9. More harm than good
Dobbins research went further. “Research to date suggests that… training often generates a backlash.” Many other studies show that diversity training has activated, rather than reduced diversity (Kidder et al 2004, Rynes and Rosen 1995, Sidanias et al 2001, Naff and Kellough 2003, Benedict et al 1998, Nelson et al 1996). These are all referenced in the report. Louise Pendry of Exeter University claims that there’s no evaluative evidence showing that these programmes work. Even worse, many may do more harm than good. Tracie Stewart, a professor at Georgia University, has identified "backlash" or "victim blame", after some courses, where the learners harbour resentment against other minority groups for the way they are made to feel. Rather than bringing people together, it may be reinforcing differences.
10. No evaluation
Most diversity training is not evaluated at all or languishes in the Kirkpatrick Level 1, la la land of ‘happy sheets’. So check out Alexandra Kalev’s study from the University of Arizona. 31 years of data from 830 companies – how’s that for a Level 4 evaluative study! Her latest study found, after the delivery of diversity training, a 7.5% DROP in women managers, 10% DROP in black women managers and a 12% DROP in black men in senior management positions. There were similar DROPS among Latinos and Asians. Kochan found that none of the companies he contacted for his study had carried out any systematic evaluation of diversity training. Evidence around productivity is mostly anecdotal and repeated as a mantra by interested parties.
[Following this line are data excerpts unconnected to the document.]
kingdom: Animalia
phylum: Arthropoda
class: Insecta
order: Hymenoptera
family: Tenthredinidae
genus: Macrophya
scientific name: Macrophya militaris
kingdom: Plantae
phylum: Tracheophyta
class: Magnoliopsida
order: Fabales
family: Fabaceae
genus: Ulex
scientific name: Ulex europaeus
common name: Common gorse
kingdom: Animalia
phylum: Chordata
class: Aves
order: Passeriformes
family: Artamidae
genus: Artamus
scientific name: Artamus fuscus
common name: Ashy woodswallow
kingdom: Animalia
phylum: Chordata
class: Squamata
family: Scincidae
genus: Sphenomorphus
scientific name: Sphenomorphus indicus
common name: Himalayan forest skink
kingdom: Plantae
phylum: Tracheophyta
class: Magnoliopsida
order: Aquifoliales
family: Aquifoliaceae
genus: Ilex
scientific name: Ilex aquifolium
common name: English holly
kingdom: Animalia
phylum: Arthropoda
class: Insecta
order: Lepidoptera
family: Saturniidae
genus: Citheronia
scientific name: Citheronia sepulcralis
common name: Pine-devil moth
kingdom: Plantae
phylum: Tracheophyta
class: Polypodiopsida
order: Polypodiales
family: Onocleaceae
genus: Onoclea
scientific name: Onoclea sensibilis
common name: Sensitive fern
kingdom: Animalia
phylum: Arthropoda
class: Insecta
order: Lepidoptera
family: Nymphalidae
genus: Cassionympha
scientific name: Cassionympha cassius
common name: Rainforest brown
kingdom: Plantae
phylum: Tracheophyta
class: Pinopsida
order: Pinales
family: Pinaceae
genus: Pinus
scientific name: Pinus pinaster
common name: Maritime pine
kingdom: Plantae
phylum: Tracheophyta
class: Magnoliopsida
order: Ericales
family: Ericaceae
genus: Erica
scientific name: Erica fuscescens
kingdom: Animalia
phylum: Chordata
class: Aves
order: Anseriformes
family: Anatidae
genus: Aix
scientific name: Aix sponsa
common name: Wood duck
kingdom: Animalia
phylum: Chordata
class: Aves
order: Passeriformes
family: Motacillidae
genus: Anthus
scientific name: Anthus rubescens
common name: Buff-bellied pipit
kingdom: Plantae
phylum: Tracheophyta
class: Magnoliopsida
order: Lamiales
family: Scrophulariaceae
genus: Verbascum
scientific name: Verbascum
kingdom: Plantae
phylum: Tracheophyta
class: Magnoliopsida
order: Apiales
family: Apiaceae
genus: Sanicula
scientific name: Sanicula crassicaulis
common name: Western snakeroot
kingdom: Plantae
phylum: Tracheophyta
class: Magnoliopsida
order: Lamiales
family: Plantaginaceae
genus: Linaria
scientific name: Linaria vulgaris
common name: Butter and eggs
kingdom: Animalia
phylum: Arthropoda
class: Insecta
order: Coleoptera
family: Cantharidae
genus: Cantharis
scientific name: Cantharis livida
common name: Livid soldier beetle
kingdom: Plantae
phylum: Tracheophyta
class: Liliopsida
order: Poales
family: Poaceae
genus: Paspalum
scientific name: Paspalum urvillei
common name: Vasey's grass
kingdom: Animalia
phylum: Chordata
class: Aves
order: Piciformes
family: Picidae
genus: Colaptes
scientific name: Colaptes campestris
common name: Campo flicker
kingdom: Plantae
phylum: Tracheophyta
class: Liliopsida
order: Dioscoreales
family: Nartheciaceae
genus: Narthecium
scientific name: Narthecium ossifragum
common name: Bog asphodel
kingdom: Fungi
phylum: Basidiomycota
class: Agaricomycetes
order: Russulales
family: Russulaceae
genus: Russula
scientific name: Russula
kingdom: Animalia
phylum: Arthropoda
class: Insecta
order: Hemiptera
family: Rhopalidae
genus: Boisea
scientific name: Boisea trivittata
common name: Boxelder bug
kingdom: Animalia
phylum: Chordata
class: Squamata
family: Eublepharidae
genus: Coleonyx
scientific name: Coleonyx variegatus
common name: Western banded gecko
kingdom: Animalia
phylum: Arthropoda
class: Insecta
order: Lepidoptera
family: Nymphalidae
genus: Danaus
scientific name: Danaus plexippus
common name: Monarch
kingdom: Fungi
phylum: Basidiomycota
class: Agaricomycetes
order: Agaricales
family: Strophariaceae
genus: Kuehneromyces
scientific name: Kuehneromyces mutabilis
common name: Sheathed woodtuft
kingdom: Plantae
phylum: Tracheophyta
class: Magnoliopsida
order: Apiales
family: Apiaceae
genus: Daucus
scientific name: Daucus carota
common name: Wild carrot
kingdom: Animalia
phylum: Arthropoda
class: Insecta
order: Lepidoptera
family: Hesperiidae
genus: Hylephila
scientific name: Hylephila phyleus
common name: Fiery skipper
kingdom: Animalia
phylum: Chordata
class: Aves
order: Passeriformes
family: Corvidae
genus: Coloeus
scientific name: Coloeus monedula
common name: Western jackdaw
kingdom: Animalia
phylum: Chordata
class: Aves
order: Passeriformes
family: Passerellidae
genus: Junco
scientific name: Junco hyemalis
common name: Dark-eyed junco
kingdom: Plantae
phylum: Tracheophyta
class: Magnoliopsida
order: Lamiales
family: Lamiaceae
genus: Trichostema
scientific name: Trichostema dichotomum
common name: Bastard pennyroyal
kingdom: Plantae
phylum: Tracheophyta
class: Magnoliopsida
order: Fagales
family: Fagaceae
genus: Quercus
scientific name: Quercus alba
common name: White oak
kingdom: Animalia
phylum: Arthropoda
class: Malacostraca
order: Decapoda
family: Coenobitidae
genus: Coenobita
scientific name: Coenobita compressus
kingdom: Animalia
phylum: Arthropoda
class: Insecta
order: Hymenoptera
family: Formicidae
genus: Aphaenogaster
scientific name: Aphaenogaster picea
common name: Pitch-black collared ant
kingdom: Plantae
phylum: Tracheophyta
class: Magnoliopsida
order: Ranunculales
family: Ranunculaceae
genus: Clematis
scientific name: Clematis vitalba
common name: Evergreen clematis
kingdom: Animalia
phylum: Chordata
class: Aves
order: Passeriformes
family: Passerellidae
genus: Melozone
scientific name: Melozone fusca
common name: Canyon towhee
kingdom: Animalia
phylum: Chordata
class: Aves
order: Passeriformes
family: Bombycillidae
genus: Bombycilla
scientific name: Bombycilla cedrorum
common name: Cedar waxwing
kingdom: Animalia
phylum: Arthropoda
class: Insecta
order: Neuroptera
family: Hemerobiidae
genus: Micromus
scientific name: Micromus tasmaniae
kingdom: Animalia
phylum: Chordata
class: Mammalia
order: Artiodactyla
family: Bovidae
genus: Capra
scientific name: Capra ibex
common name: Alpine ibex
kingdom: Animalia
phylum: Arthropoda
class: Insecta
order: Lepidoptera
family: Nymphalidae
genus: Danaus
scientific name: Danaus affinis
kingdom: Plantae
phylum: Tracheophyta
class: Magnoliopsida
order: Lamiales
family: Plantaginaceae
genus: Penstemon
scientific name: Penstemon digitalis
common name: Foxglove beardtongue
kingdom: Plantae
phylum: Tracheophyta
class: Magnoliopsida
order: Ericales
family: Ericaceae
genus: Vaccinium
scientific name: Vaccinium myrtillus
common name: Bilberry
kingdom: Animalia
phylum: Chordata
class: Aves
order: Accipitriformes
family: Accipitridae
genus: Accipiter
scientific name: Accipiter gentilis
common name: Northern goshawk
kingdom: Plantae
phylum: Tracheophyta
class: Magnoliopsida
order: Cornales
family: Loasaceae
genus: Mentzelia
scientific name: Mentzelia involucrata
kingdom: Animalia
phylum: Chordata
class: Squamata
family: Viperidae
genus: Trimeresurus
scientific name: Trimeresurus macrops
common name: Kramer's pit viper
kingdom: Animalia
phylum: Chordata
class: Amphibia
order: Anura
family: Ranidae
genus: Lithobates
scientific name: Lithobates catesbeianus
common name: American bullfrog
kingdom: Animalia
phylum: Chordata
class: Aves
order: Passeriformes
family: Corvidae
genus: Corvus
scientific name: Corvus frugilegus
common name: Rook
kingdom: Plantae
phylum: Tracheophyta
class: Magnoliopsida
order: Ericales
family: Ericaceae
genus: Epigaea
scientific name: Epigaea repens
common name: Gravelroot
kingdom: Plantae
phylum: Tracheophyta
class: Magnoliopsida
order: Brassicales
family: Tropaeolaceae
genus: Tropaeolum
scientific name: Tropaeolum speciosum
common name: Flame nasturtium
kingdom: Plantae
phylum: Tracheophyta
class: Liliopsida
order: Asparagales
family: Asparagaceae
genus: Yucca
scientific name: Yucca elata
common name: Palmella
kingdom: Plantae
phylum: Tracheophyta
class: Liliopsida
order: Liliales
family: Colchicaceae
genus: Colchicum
The strength of this study comes from the quantity and integrity of the data. It relies on compulsory federal EEOC (Equal Employment Opportunity Commission) filings on the number of women and people of colour in management, along with details of diversity training programmes.
The bottom line is that the vast majority of diversity courses are useless, especially when driven by HRs perception of avoiding prosecution. The problem centres around courses run in response to legislative and external pressures. Kalev found that, "Most employers….force their managers and workers to go through training, and this is the least effective option in terms of increasing diversity. . . . Forcing people to go through training creates a backlash against diversity." Diversity courses are “more symbolic than substantive" says University of California LAW Professor, Lauren Edelman, She independently reviewed Kalev's study and concluded that the problem was training in "response to the general legal environment and the fact that organizations copy one another."
One of the problems, that Dobbin, Kalev and Kochan found, was the focus on ‘sensitivity training’ where people are often forced to focus on interpersonal conflict. These were the training courses that produced a backlash, as they were intrinsically accusatory. One bright spot was the finding that some diversity initiatives, namely those that were voluntary and aligned with business goals, were successful. This is similar to Professor Frank Dobbin’s study at Harvard, who showed, in his massive study that ‘training’ was not the answer, and that other management interventions were much better, such as mentoring.
The trick, I feel, is to drop diversity courses and look at other direct actions. Start with blind recruitment, removing names and other details fro applications. Force boards to recruit openly. Demand that apprenticeship schemes be adopted. Focus on competence not culture I training. Finally, except in cases where it is necessary, drop the ‘graduate’ requirement. The trick is to have a more open door of opportunity, not a closed door of pre-determined outcomes.